How a Divorce Financial Planner Can Ease Your Transition
Every month, I offer a workshop to women in my community who are either contemplating divorce or in the early stages of divorce. On the second Saturday of each month, we invite a therapist and a family law attorney to discuss various dynamics of divorce: emotional, legal, and financial. We cover a lot of basics. Most interesting is the fact that many attendees don't even think to involve a financial planner in the early stages of their divorce ... but that is exactly when they should be involved.
A well-trained divorce financial planner can help you understand the value and tax pitfalls of your marital estate. They can help propose or analyze settlement options, assist in completing your mandatory financial disclosure, and accurately estimate child and spousal support.
When your divorce finalizes, your divorce financial planner can also make sure your settlement is optimized to put you in the best position to thrive.
Many people feel intimidated about leaving their current marital situation, even when they know it's unhealthy. Why? Often, they just don't know how to plan for the transition.
In an emotionally charged time of uncertainty, a divorce financial planner will advocate for you, provide a transition plan, and help you follow it.
What a divorce financial planner helps you do
As a divorce financial planner, my job is to help you plan for three distinct phases of the divorce process.
Phase 1: Preparing to separate
Preparing to separate takes intentional emotional and financial planning.
Emotionally, you are transitioning from part of a marital unit to independence. This entails living on your own, organizing your own budget, and spending your time in new ways. In many cases, a therapist can be a helpful and objective third party to assist with the emotional transition.
Financially, your data gathering needs to start here. You need easy access to all financial statements, online access to accounts, tax returns, pay stubs, employee benefits plans, stock option and RSU plans, and so on. I advise collecting this documentation as a first step. The reason is that in divorce, things tend to go "missing" very quickly. You want to be proactive about your preparation – not reactive.
Advice: Before you separate, use joint funds to repair or buy your automobile, pay off bills, or repair your home. Begin your divorce with joint expenses already paid rather than arguing about who should pay them later. Cancel all joint credit cards. You don't want to be liable for charges your ex puts on the cards since debt is community property as well.
Phase 2: Preparing to divorce
During this phase, a divorce financial planner's job is to analyze. Once you separate and decide to move forward with a divorce, you must begin the process by filing initial paperwork. (Hello Divorce helps you with that.) Then, you must disclose to each other what your income and expenses are as well as your assets and debts. Since you have already done all of your data gathering, it's now time to analyze which assets to keep and what your support options are, if any.
Your divorce financial planner can help you make sense of all the assets you own. More importantly, they can help you understand how they can facilitate your transition through divorce and beyond.

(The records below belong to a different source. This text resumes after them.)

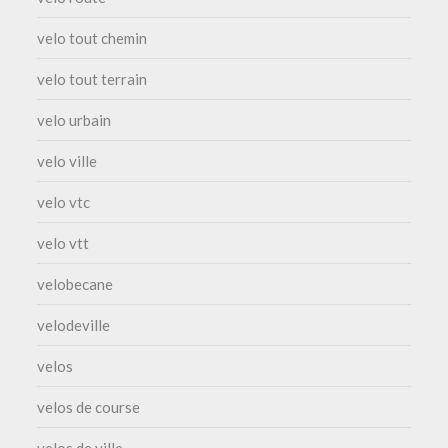
velo tout chemin
velo tout terrain
velo urbain
velo ville
velo vtc
velo vtt
velobecane
velodeville
velos
velos de course
velos de ville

Common questions we address are:
- Should the home be sold?
- Does it make sense to buy out my spouse or let them buy me out?
- Should you be positioning for real estate, retirement, or pension assets if you need cash now?
- What are the true values of RSUs and stock options, and how can they be divided fairly?
Your tax returns and paystubs are important items to analyze when it comes to child and spousal support. I like to take an educational approach with clients and collaborate with them because, for some people, this is the first time they've even looked at such documents in detail.
Advice: Divorce is a cash-intensive process. Once you separate, if you are working, open a separate account. Divert your paycheck to that account. Make sure you have access to other forms of cash as well (i.e., bank or brokerage accounts, credit cards, home equity line of credit, or 401(k) loans).
Phase 3: Life after divorce
Once your divorce finalizes, it's time to put yourself first. You want to thrive in your next chapter. Your financial disclosures are now a planning tool that, with the help of your financial advisor, will help you do just that.
Many people haven't set goals or don't know where to start, so we work on them together. It may be retirement, a new home, a large move, a career change, travel, or caring for elderly parents. Whatever it is, the portion of the marital estate you end up with defines your ability to fund these goals.
The goal-setting process is an important time to ask yourself some overarching philosophical questions. Many of us struggle to form an identity after marriage because it's been all about our spouse and children.
Advice: I am giving you permission to start taking care of you. What do you want your life to look like? How do you want to spend your time? What inspires you? How can your money and resources help you live the life you want to live?
We implement your financial plan based on your answers to these questions. This includes updating beneficiaries on your accounts, tax planning, retirement planning, analyzing stock options, and updating your estate plan.
If you're feeling lost and alone right now, know that there is hope. I am here to help facilitate and inspire an otherwise less-than-desirable situation, and Hello Divorce is full of articles and resources to help show you the way.
It was Socrates who said, "The secret of change is to focus all of your energy not on fighting the old but building the new." With the right help and planning, the "new" will be easier to build than you think.